*** Task inputs Section Begins ***
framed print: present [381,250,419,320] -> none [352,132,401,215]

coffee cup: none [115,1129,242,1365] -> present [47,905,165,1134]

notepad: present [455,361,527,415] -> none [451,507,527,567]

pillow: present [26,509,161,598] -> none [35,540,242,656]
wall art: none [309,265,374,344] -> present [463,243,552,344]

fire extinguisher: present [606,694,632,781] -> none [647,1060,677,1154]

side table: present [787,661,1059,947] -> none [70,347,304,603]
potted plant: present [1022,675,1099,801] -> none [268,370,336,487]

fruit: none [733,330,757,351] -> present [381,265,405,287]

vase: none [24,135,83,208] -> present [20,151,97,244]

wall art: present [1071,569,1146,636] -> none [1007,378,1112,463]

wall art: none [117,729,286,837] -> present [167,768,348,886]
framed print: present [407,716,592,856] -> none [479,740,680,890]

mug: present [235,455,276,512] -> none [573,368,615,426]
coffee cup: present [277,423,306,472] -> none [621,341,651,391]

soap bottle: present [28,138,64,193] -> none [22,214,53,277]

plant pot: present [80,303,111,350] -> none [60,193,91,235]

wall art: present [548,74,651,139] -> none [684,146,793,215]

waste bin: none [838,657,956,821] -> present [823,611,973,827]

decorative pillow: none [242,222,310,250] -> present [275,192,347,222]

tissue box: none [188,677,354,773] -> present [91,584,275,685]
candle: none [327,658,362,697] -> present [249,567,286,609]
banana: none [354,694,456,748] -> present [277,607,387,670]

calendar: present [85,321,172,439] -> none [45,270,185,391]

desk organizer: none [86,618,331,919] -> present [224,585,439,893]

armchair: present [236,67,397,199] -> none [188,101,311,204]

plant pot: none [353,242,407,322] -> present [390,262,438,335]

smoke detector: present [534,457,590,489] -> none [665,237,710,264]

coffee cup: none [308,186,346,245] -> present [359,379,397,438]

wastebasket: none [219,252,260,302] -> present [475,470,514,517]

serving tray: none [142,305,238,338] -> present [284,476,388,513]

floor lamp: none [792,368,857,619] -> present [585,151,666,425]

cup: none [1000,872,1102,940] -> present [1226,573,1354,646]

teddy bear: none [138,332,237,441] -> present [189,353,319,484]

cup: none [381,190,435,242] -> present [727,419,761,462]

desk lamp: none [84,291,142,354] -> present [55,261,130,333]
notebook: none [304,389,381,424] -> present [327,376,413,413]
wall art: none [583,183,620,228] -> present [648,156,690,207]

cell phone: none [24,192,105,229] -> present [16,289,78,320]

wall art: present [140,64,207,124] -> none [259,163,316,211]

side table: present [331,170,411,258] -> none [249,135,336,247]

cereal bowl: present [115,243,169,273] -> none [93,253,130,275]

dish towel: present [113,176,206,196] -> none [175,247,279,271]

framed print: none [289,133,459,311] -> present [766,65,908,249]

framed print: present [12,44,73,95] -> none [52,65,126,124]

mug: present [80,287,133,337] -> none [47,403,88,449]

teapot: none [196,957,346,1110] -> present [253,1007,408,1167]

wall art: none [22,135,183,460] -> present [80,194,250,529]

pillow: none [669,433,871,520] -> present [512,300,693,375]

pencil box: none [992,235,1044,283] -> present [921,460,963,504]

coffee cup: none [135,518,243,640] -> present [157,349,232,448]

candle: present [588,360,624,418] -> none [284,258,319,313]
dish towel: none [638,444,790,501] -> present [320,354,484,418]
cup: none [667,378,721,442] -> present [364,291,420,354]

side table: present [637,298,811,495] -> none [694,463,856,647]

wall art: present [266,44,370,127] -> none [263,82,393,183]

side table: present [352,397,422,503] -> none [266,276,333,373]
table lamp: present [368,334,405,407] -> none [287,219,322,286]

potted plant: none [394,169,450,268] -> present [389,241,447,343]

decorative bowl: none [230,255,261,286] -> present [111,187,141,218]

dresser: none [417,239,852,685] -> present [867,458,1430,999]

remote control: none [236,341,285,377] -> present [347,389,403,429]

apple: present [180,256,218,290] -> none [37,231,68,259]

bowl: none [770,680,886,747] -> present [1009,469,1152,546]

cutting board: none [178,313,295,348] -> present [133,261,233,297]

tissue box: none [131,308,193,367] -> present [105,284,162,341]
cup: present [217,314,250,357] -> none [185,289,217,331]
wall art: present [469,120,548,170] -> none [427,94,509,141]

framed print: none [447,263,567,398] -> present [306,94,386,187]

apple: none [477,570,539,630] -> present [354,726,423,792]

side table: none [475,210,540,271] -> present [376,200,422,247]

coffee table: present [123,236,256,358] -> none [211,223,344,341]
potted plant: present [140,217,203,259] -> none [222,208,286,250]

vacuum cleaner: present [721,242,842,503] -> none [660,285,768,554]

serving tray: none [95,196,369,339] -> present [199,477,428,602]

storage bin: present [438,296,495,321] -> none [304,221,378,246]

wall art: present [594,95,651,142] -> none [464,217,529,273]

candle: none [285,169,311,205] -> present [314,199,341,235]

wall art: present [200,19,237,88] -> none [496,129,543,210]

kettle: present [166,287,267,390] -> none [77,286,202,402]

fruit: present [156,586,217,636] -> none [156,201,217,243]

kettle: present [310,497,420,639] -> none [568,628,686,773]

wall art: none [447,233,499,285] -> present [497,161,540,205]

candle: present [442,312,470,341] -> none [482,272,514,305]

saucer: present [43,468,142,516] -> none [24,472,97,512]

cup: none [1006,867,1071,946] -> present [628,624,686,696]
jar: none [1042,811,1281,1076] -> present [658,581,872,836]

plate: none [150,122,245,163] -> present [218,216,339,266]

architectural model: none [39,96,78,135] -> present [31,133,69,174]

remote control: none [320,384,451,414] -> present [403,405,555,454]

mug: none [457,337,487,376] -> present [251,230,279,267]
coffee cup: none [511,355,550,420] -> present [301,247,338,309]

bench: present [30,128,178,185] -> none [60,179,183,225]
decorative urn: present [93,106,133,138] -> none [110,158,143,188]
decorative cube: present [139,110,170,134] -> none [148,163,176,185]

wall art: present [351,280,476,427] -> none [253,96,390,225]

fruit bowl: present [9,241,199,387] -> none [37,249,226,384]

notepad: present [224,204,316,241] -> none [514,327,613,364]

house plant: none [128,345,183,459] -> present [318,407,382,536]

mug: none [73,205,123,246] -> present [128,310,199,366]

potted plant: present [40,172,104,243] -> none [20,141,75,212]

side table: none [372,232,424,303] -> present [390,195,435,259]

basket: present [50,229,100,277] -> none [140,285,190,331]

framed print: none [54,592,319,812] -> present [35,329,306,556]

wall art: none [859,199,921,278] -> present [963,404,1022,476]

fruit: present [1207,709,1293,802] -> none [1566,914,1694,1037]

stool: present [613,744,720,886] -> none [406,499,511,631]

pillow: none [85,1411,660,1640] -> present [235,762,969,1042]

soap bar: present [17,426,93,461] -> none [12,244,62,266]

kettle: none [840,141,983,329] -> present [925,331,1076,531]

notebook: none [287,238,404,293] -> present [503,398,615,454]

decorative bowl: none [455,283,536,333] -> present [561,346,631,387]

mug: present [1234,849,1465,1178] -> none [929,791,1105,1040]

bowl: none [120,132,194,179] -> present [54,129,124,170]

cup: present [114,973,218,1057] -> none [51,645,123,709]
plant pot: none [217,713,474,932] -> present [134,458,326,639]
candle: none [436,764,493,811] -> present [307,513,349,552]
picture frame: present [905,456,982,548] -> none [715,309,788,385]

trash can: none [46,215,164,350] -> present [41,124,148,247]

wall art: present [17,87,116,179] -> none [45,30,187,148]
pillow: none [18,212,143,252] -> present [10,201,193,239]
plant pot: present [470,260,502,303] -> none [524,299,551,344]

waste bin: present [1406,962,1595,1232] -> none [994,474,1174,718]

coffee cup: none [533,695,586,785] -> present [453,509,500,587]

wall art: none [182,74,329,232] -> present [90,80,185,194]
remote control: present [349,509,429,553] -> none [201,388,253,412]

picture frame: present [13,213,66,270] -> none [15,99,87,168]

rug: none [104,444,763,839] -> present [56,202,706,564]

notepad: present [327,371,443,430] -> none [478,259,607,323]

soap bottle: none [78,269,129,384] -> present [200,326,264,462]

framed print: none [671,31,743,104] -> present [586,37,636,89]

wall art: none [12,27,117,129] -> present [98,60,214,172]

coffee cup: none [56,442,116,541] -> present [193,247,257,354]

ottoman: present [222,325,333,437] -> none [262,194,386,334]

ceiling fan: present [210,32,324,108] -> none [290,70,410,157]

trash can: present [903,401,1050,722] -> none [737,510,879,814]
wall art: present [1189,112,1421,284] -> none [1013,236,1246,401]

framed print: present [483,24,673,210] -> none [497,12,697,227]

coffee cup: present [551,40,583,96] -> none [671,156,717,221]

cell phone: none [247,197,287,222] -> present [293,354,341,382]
*** Task inputs Section Ends ***
Copy exactly the stretch of data above from the line with "teddy bear: none" through the line with "cereal bowl: present", and omit all other lines.

### Answer to the exercise:
teddy bear: none [138,332,237,441] -> present [189,353,319,484]

cup: none [381,190,435,242] -> present [727,419,761,462]

desk lamp: none [84,291,142,354] -> present [55,261,130,333]
notebook: none [304,389,381,424] -> present [327,376,413,413]
wall art: none [583,183,620,228] -> present [648,156,690,207]

cell phone: none [24,192,105,229] -> present [16,289,78,320]

wall art: present [140,64,207,124] -> none [259,163,316,211]

side table: present [331,170,411,258] -> none [249,135,336,247]

cereal bowl: present [115,243,169,273] -> none [93,253,130,275]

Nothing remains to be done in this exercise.